Description
Composer, radio dramatist and performance artist Frieder Butzmann began exploring experimental music in the late 1960s. One of the pioneers of German industrial music and a member of the Geniale Dilettanten movement, Butzmann has collaborated with artists such as Genesis P-Orridge, Blixa Bargeld, and Santrra Oxyd, as well as releasing numerous solo works. Frieder Butzmann joined forces with author and artist Thomas Kapielski in the early 1980s. Most of their compositions are minimalist tracks interspersed with everyday noises and fragments of speech, as can be heard on their WAR PUR WAR album, first released on Zensor in 1987. This utterly unique work is an idiosyncratic mix of eccentric electro-pop and bizarre sonic collages and has gone on to become a sought-after collector's item.
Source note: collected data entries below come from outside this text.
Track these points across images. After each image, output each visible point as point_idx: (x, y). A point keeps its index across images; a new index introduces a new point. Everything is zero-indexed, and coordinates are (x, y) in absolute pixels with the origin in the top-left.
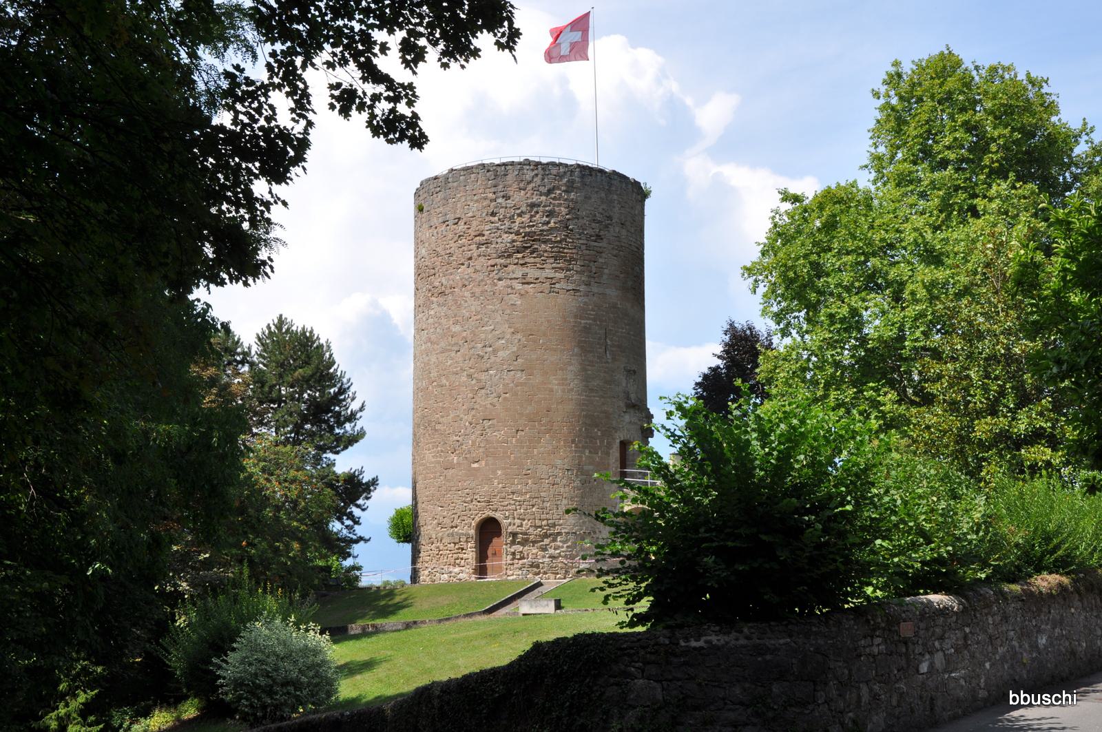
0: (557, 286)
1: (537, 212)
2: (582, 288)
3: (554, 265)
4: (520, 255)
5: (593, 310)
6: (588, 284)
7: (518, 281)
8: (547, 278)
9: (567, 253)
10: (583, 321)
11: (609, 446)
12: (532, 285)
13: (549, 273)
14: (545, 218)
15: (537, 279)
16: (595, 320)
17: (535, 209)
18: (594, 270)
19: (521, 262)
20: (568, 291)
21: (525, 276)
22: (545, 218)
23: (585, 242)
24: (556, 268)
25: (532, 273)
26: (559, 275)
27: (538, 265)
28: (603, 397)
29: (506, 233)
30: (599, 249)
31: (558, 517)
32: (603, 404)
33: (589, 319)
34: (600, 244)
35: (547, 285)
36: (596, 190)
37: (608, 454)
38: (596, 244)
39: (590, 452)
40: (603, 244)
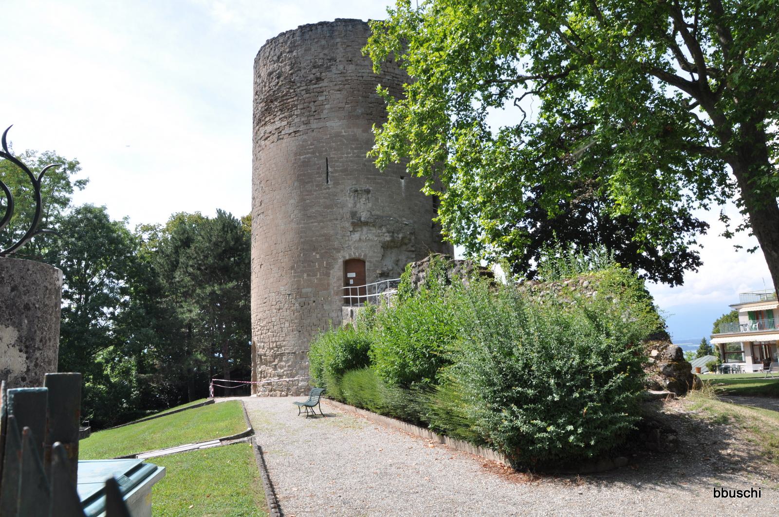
0: (283, 133)
3: (281, 116)
5: (312, 144)
6: (307, 123)
9: (289, 103)
10: (302, 157)
11: (330, 267)
12: (269, 139)
13: (278, 124)
14: (277, 81)
16: (313, 153)
18: (313, 110)
20: (290, 134)
23: (304, 88)
26: (284, 123)
27: (272, 121)
28: (323, 222)
30: (318, 89)
31: (283, 339)
32: (322, 228)
33: (308, 153)
34: (320, 85)
36: (316, 40)
37: (328, 275)
38: (315, 86)
39: (308, 275)
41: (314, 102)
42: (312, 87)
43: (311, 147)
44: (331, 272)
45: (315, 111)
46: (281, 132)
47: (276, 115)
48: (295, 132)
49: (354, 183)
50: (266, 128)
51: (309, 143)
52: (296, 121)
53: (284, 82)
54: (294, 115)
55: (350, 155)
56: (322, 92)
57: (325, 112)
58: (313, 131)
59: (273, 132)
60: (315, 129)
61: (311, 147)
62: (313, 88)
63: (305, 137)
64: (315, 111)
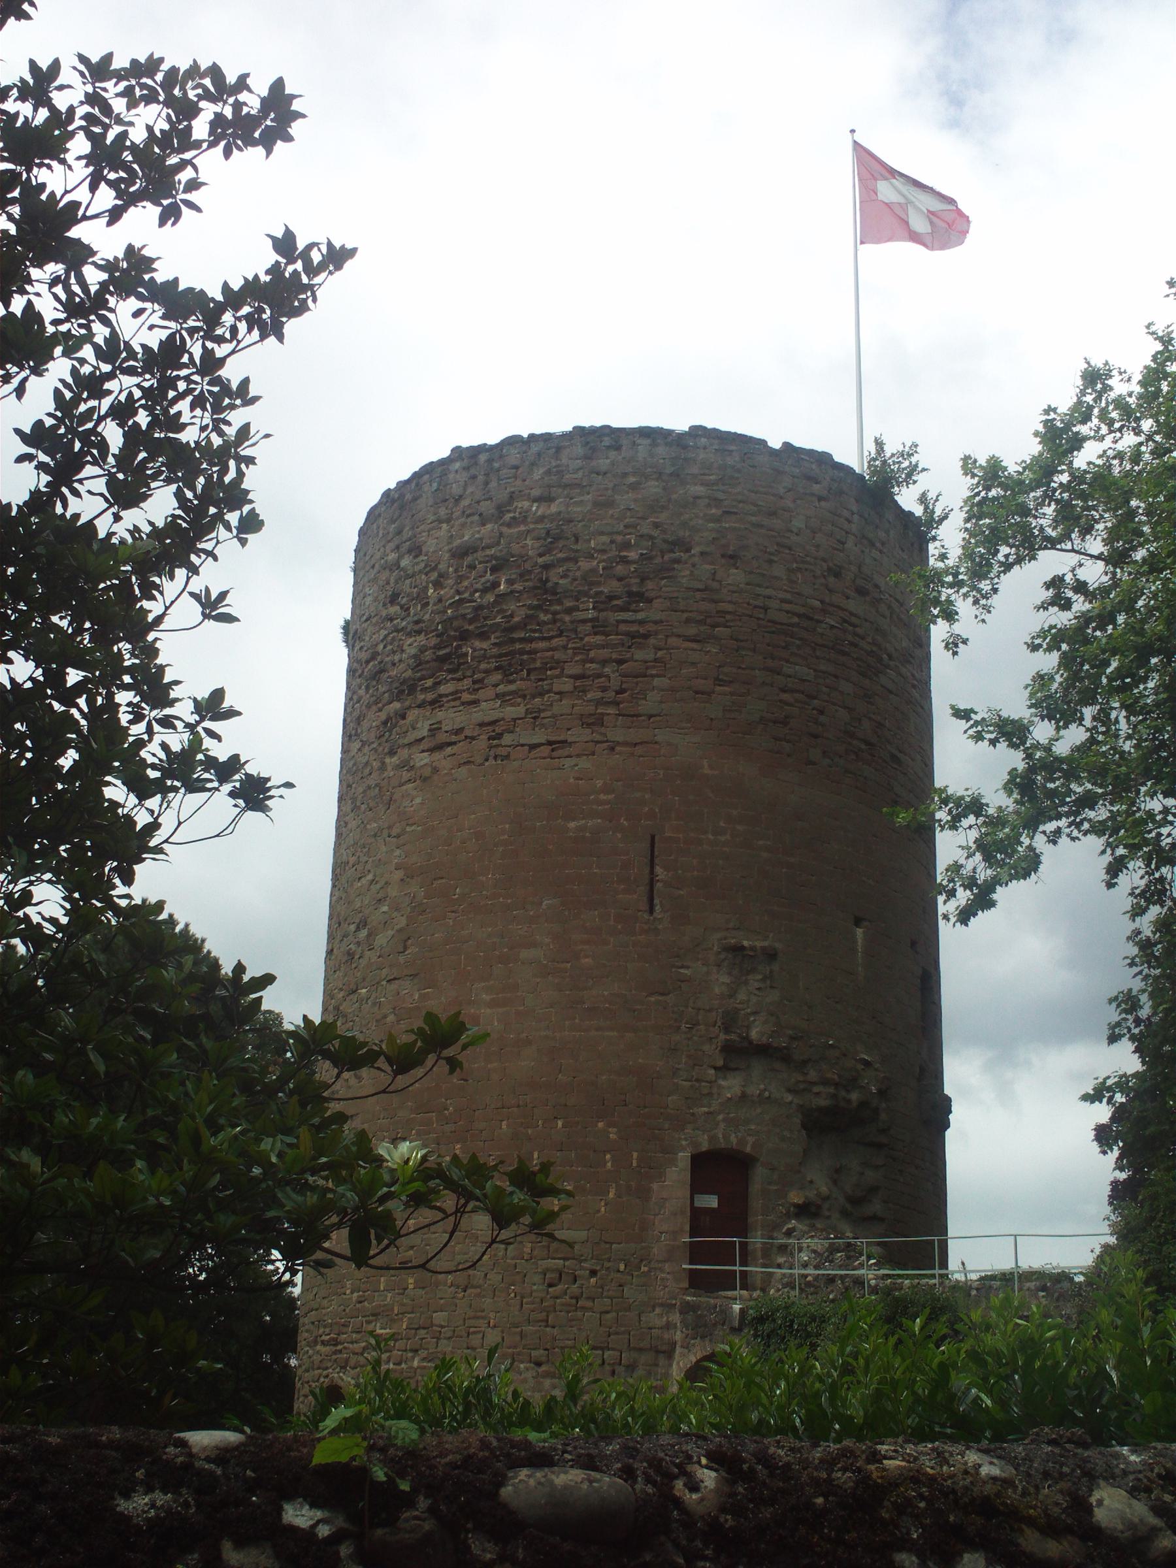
0: (507, 739)
1: (472, 567)
2: (580, 735)
4: (429, 683)
6: (594, 722)
7: (422, 747)
8: (481, 725)
10: (572, 825)
12: (449, 750)
13: (488, 710)
14: (489, 576)
15: (462, 729)
17: (468, 560)
18: (615, 683)
19: (430, 696)
20: (533, 747)
21: (434, 731)
22: (489, 576)
24: (504, 694)
25: (451, 718)
26: (511, 712)
27: (466, 697)
29: (409, 635)
30: (634, 628)
34: (640, 616)
35: (482, 743)
40: (653, 612)
41: (620, 662)
42: (614, 617)
43: (602, 797)
44: (655, 1186)
45: (621, 691)
46: (499, 736)
47: (481, 681)
48: (550, 743)
49: (731, 925)
50: (440, 715)
51: (599, 783)
52: (556, 709)
53: (518, 587)
54: (549, 691)
55: (723, 838)
56: (646, 636)
57: (654, 696)
58: (612, 749)
59: (468, 733)
60: (618, 743)
61: (602, 797)
62: (618, 622)
63: (584, 763)
64: (621, 691)
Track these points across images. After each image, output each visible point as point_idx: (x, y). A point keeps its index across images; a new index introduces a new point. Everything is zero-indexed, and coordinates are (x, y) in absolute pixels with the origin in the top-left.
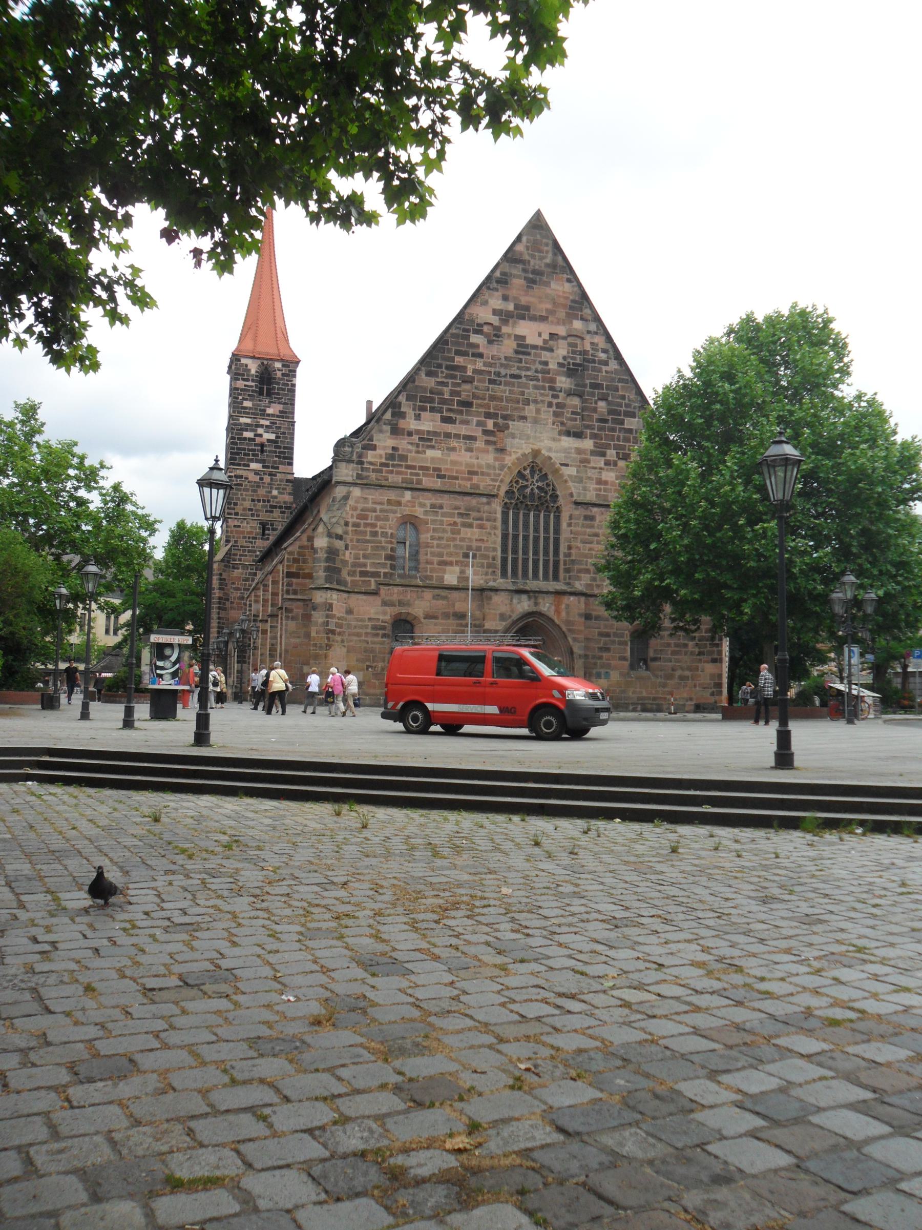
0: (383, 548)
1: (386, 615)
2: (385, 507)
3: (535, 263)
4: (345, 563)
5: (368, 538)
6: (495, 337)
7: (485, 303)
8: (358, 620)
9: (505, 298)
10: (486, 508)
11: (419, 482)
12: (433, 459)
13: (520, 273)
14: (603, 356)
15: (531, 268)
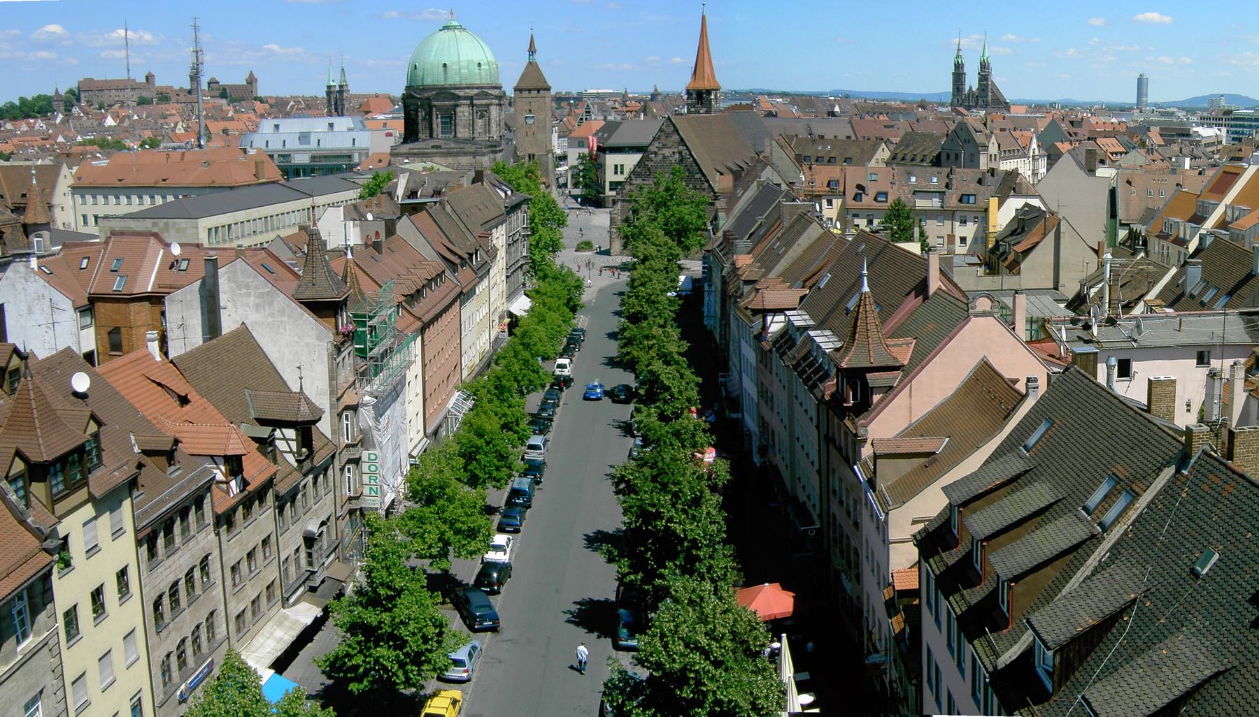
3: (668, 131)
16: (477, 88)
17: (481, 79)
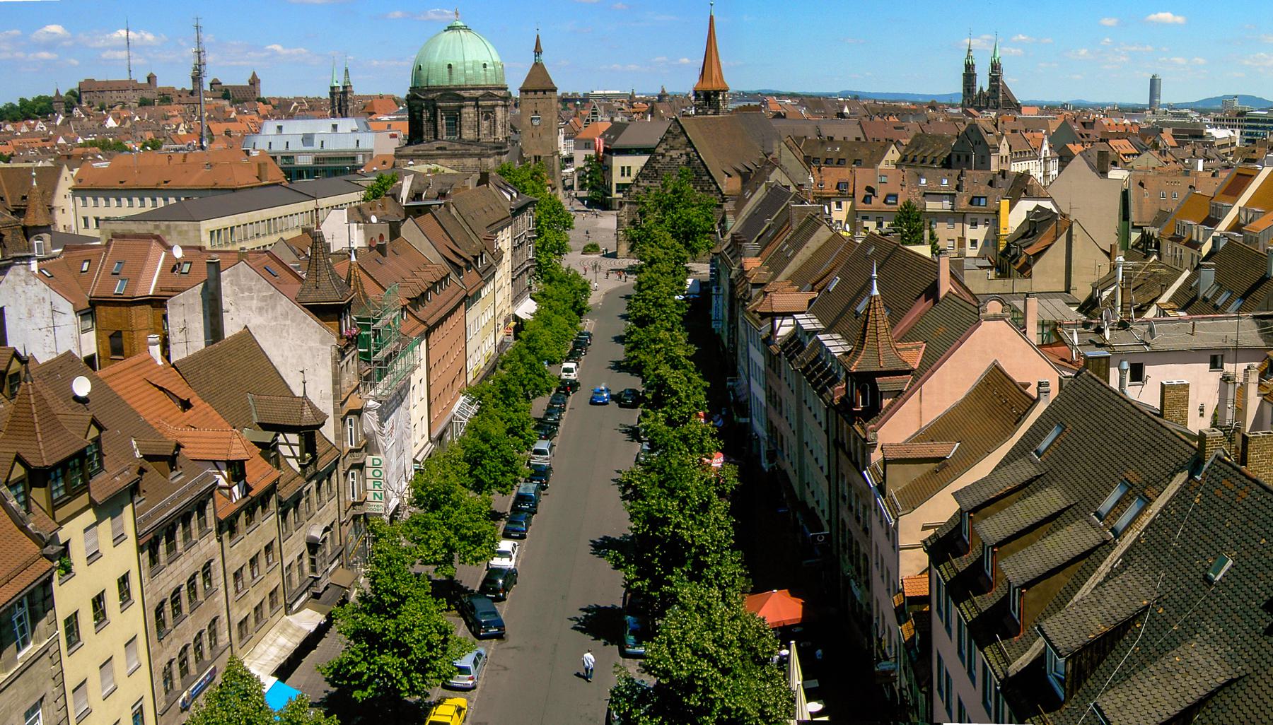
16: (483, 89)
17: (486, 80)
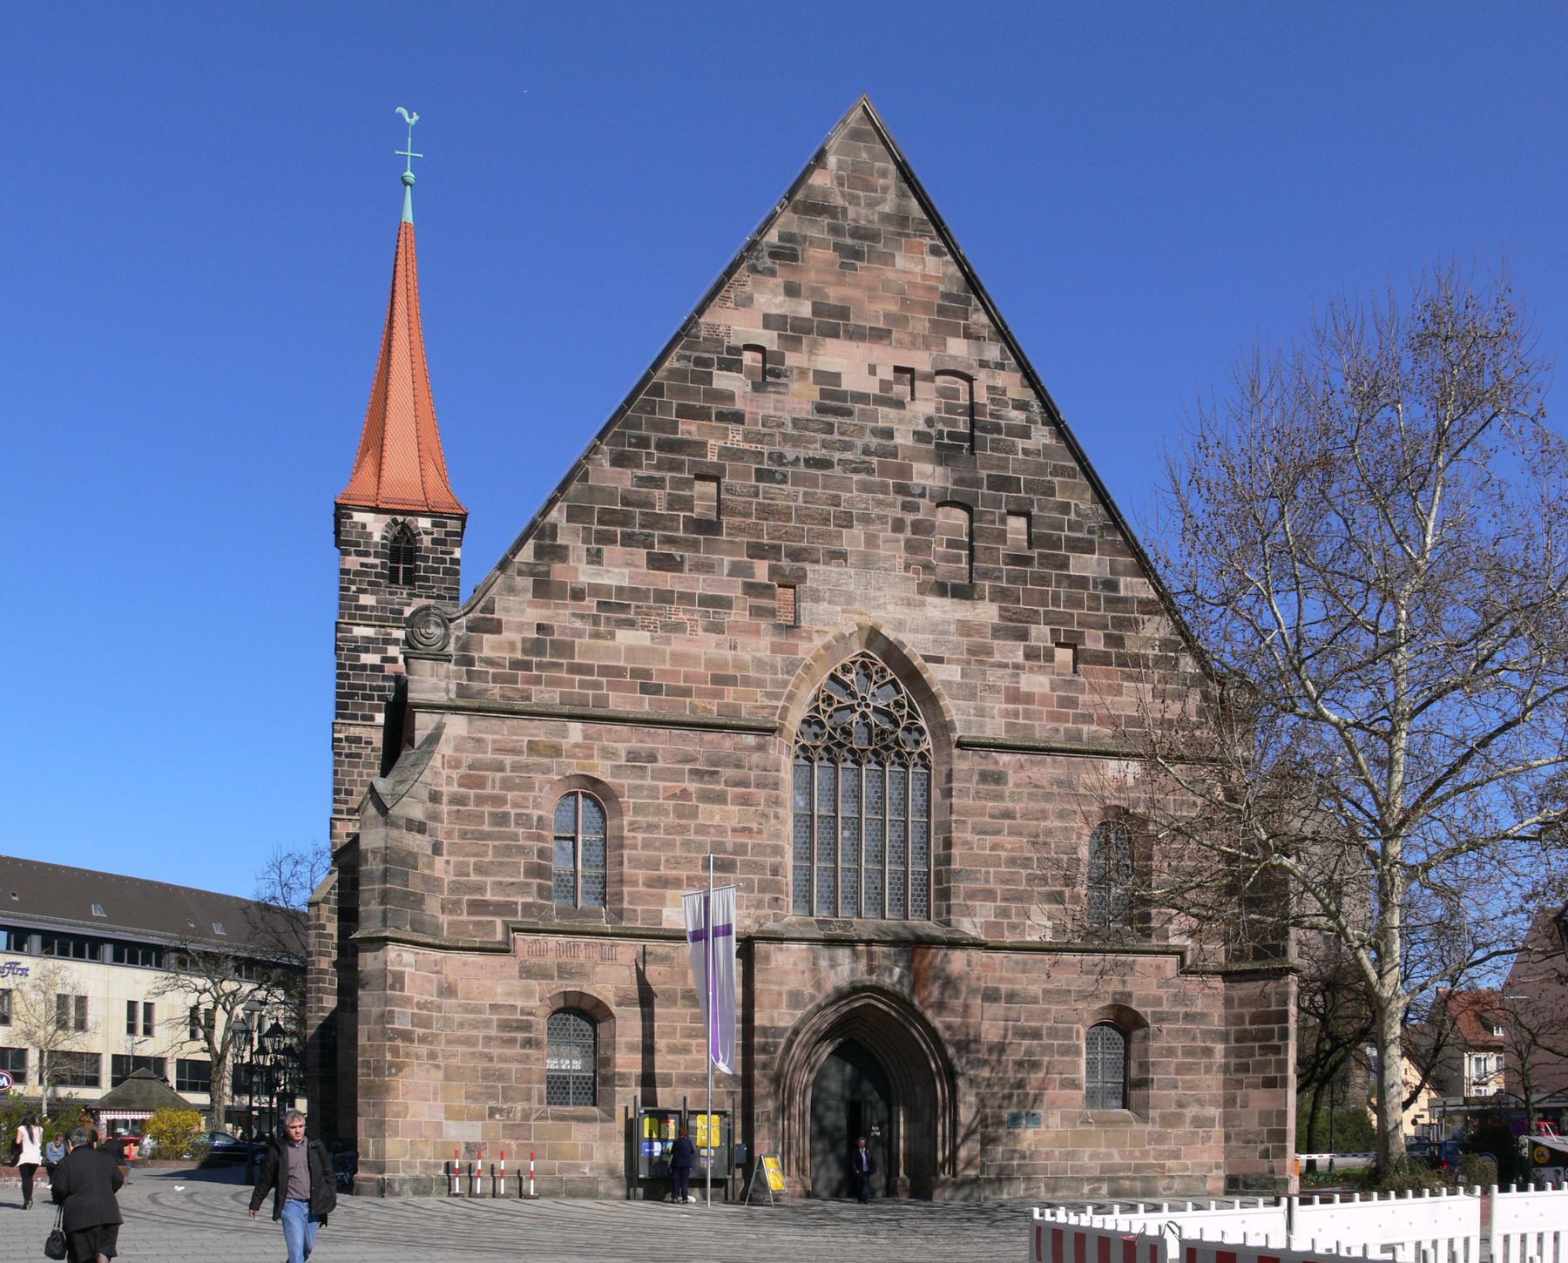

Now lovingly remastered, with refreshed artwork and two bonus tracks, WAR PUR WAR is being reissued on LP and CD on Bureau B, complete with previously unpublished photos and liner notes by Frieder Butzmann. "WAR PUR WAR" was created in my small studio at 11-13 Erkelenzdamm, on the same floor as the Institut Unzeit, where the Freunde Guter Musik were also based. The record gathers together an incredibly diverse assortment of short pieces with different backstories. When we had finished recording, Thomas Kapielski and I headed for Hamburg with the two ?-inch tapes to master the A and B sides of the LP. The engineer was a really friendly guy. He spotted a phase shift between the channels and I'm eternally grateful to him for correcting it! He wasn't quite so meticulous when it came to calibrating volume levels for the record. The three of us - Kapielski, the engineer and I - had a lot of laughs together, but our man didn't take the music particularly seriously and perhaps lacked a little bit of focus. Distribution difficulties meant that only a few copies of the disc made it into the shops when it was released in 1987, ultimately increasing its collectibility as a rare item. The album illuminates the spectrum of differing, even contradictory Butzmann/Kapielski productions, whilst also marking the conclusion of a short epoch which began with punk, post-punk, the Zensor record shop and Genialen Dilletanten in Berlin. It continued through a period of "high cultural relations" before ending in the late 1980s which, by no means coincidentally, is when the duo broke up.